Assignment:
A picture-free, exact copy of all the records below is the goal.

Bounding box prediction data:
------------------------------------------------------------------------
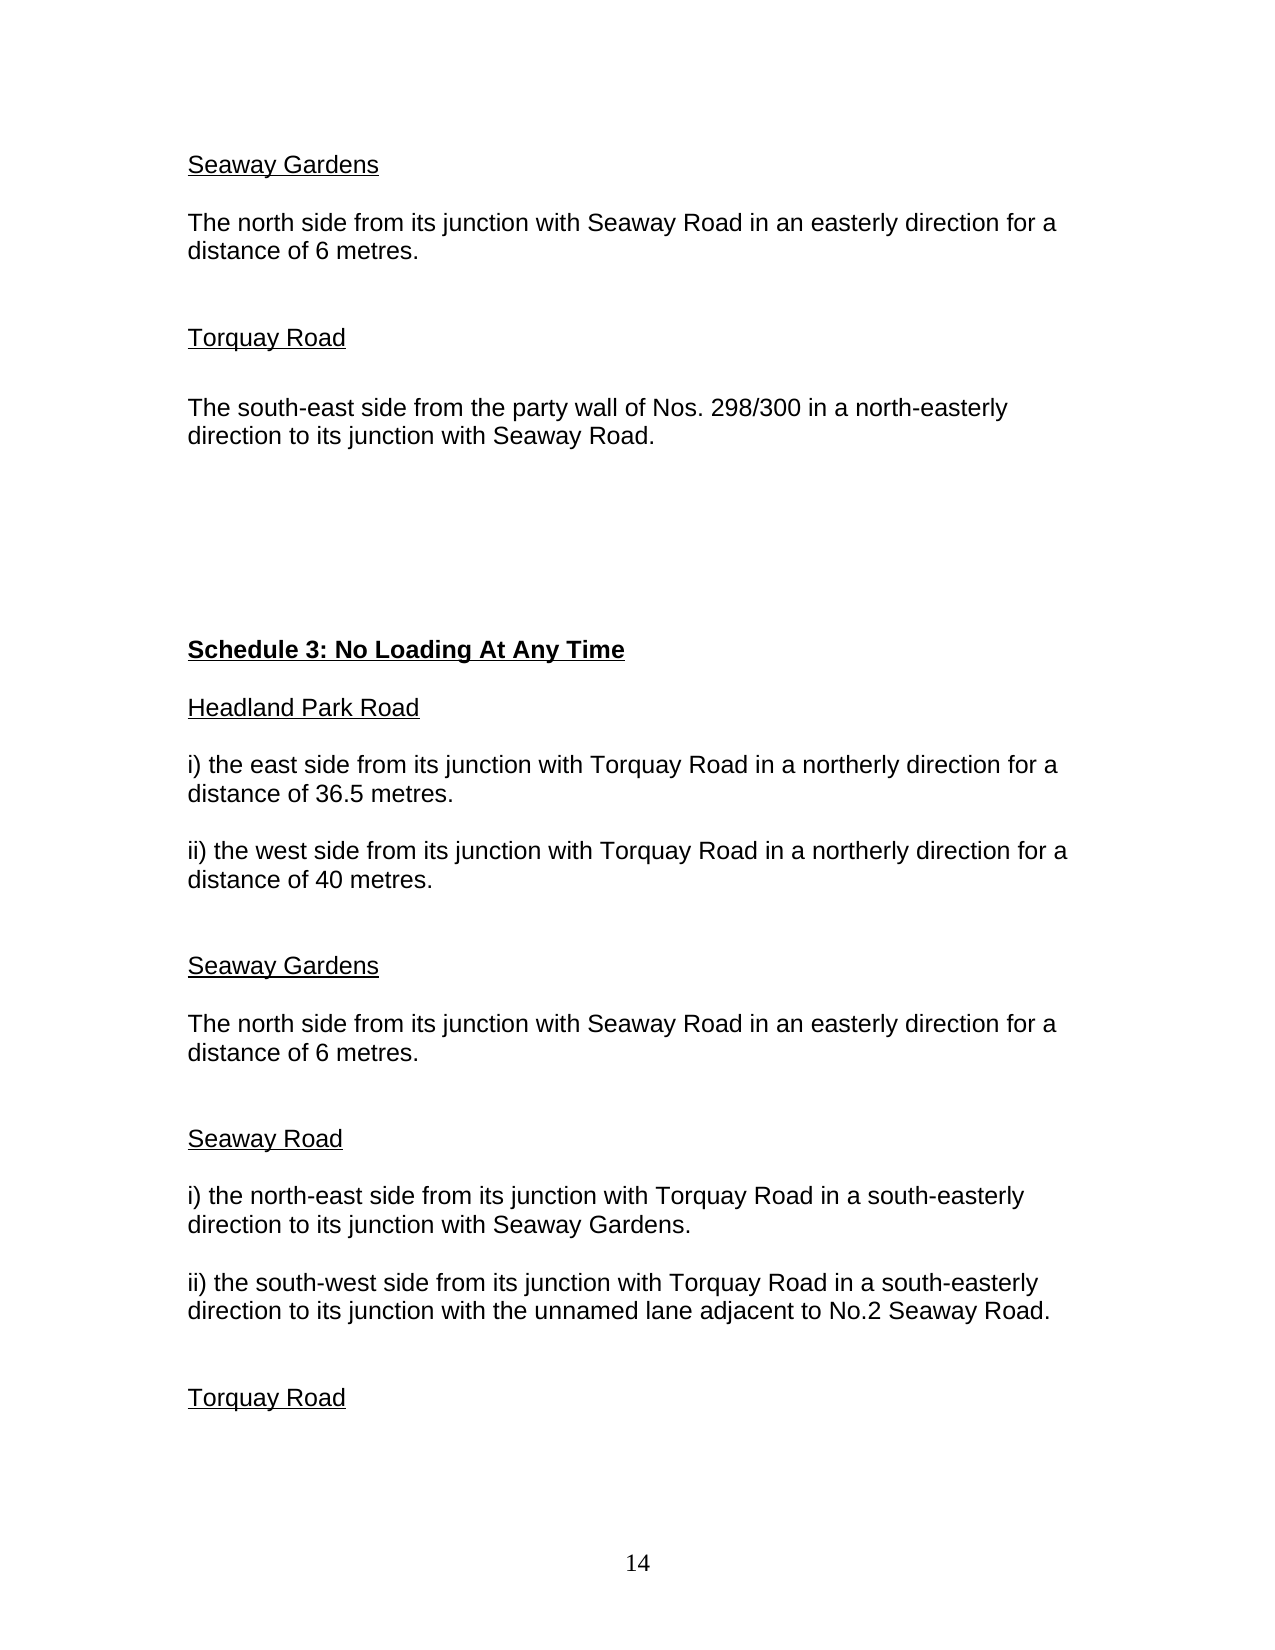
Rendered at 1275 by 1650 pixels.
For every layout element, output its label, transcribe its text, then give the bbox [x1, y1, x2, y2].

text The north side from its junction with Seaway Road in an easterly direction for a distance of 6 metres. [187, 1009, 1087, 1066]
text Seaway Gardens [187, 150, 1087, 179]
text i) the north-east side from its junction with Torquay Road in a south-easterly direction to its junction with Seaway Gardens. [187, 1181, 1087, 1239]
text Torquay Road [187, 322, 1087, 351]
text The south-east side from the party wall of Nos. 298/300 in a north-easterly direction to its junction with Seaway Road. [187, 392, 1087, 450]
text ii) the south-west side from its junction with Torquay Road in a south-easterly direction to its junction with the unnamed lane adjacent to No.2 Seaway Road. [187, 1267, 1087, 1325]
text Seaway Road [187, 1124, 1087, 1152]
text Seaway Gardens [187, 951, 1087, 980]
text i) the east side from its junction with Torquay Road in a northerly direction for a distance of 36.5 metres. [187, 750, 1087, 807]
text Torquay Road [187, 1382, 1087, 1411]
text ii) the west side from its junction with Torquay Road in a northerly direction for a distance of 40 metres. [187, 836, 1087, 894]
text Schedule 3: No Loading At Any Time [187, 635, 1087, 664]
text Headland Park Road [187, 692, 1087, 721]
text The north side from its junction with Seaway Road in an easterly direction for a distance of 6 metres. [187, 207, 1087, 265]
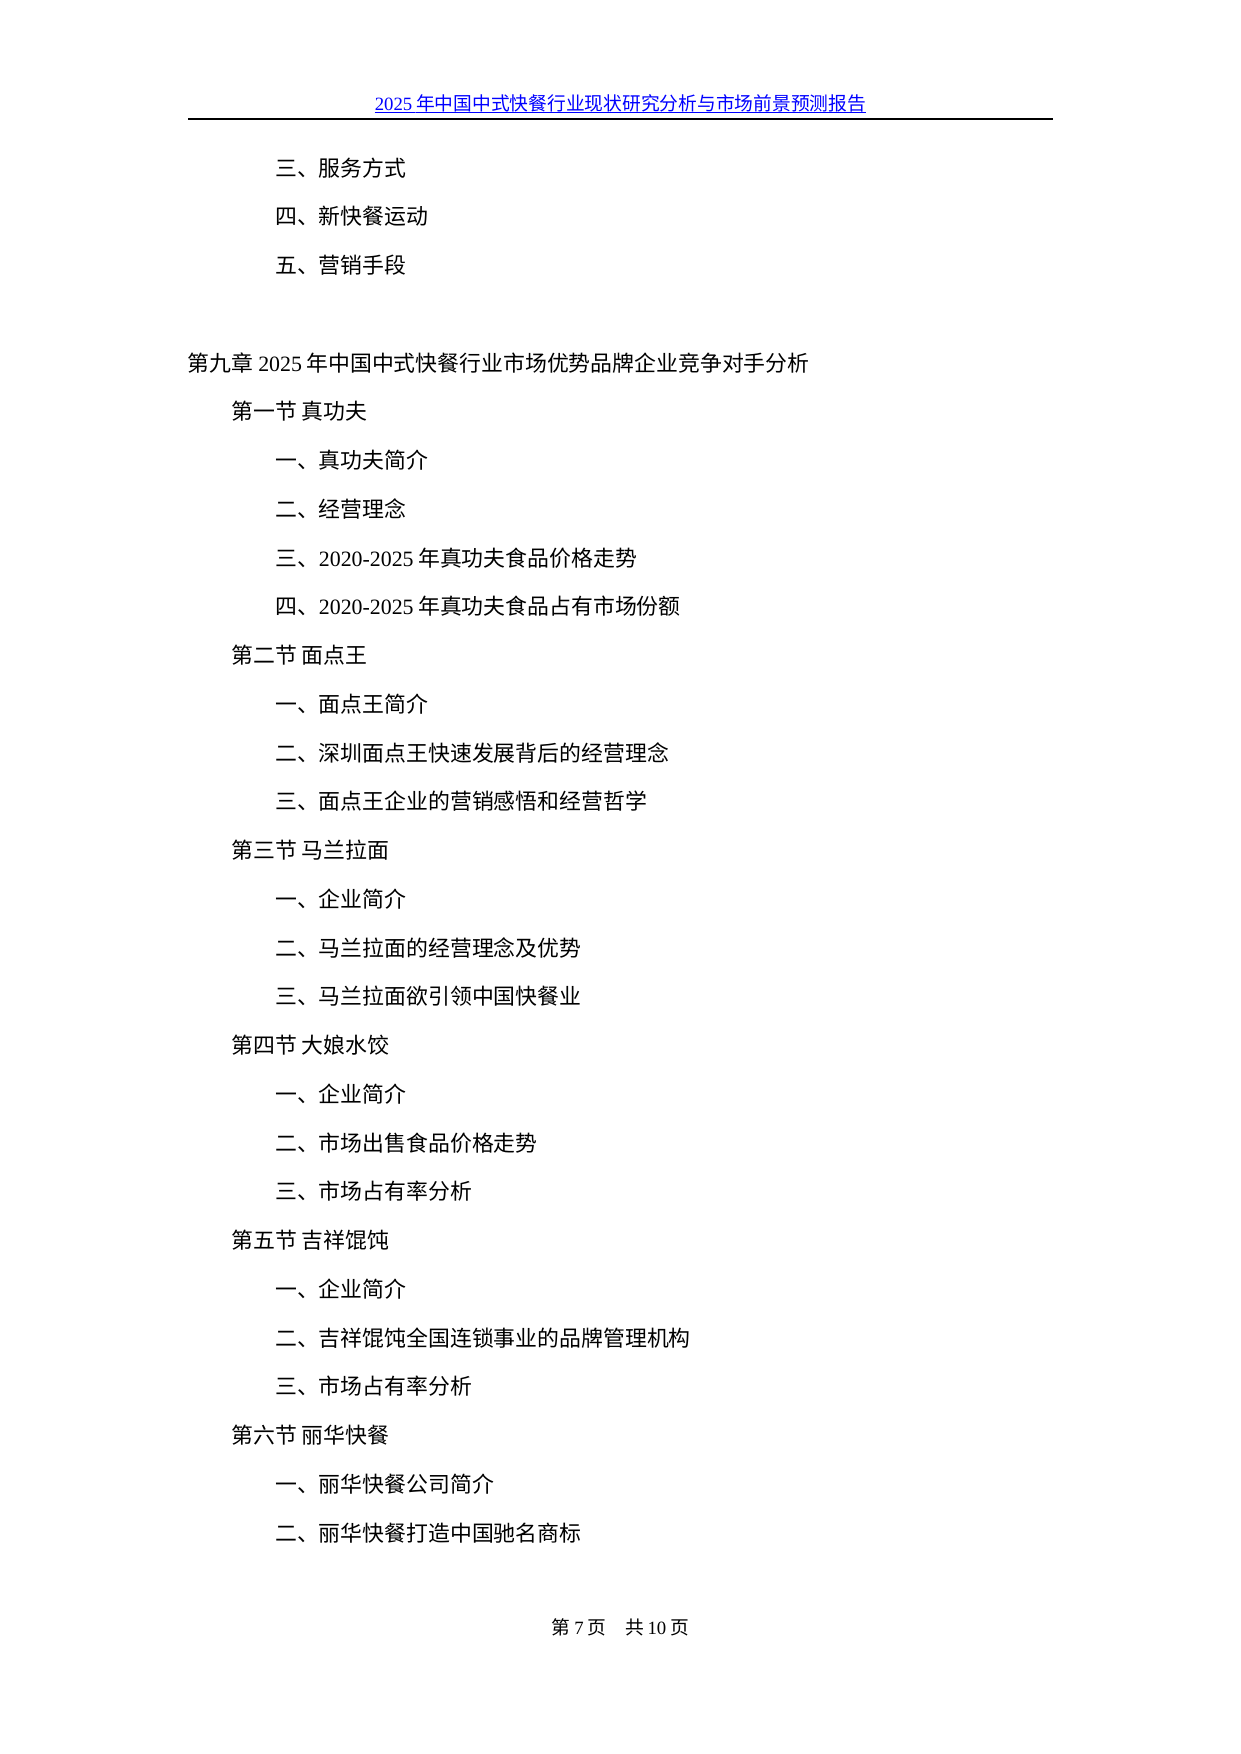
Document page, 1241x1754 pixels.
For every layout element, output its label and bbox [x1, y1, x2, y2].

text [187, 150, 1053, 1548]
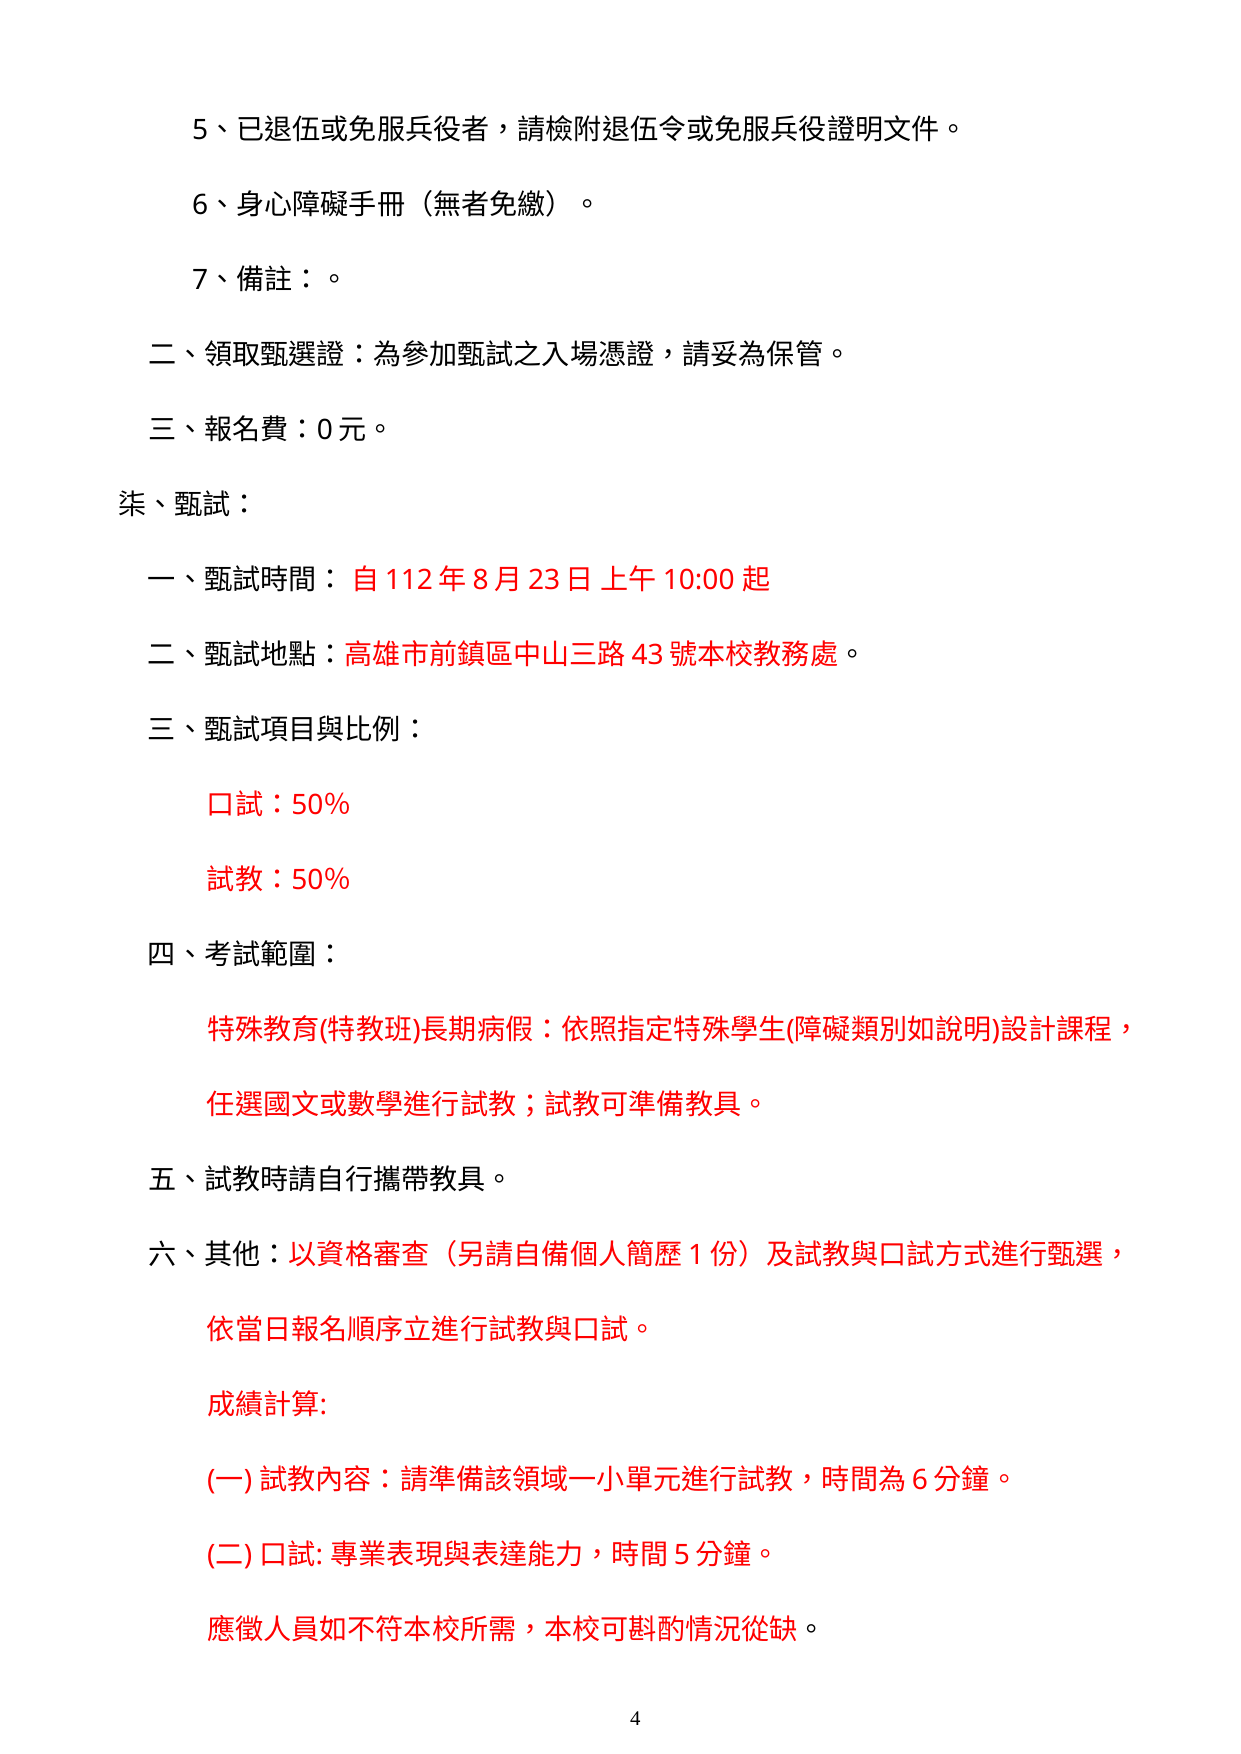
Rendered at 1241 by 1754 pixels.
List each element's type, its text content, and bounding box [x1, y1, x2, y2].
------------------------------------------------------------------------
Answer for the task:
Rendered at 1275 by 1650 pixels.
For every layout element, output its label, transcribe its text, then give the bbox [x1, y1, x2, y2].

text The north side from its junction with Seaway Road in an easterly direction for a distance of 6 metres. [187, 1009, 1087, 1066]
text Seaway Gardens [187, 150, 1087, 179]
text i) the north-east side from its junction with Torquay Road in a south-easterly direction to its junction with Seaway Gardens. [187, 1181, 1087, 1239]
text Torquay Road [187, 322, 1087, 351]
text The south-east side from the party wall of Nos. 298/300 in a north-easterly direction to its junction with Seaway Road. [187, 392, 1087, 450]
text ii) the south-west side from its junction with Torquay Road in a south-easterly direction to its junction with the unnamed lane adjacent to No.2 Seaway Road. [187, 1267, 1087, 1325]
text Seaway Road [187, 1124, 1087, 1152]
text Seaway Gardens [187, 951, 1087, 980]
text i) the east side from its junction with Torquay Road in a northerly direction for a distance of 36.5 metres. [187, 750, 1087, 807]
text Torquay Road [187, 1382, 1087, 1411]
text ii) the west side from its junction with Torquay Road in a northerly direction for a distance of 40 metres. [187, 836, 1087, 894]
text Schedule 3: No Loading At Any Time [187, 635, 1087, 664]
text Headland Park Road [187, 692, 1087, 721]
text The north side from its junction with Seaway Road in an easterly direction for a distance of 6 metres. [187, 207, 1087, 265]
Document page, 1241x1754 pixels.
For every layout element, output its label and bbox [x1, y1, x2, y2].

text [187, 150, 1053, 1548]
Rendered at 1241 by 1754 pixels.
List each element's type, its text content, and bounding box [x1, y1, x2, y2].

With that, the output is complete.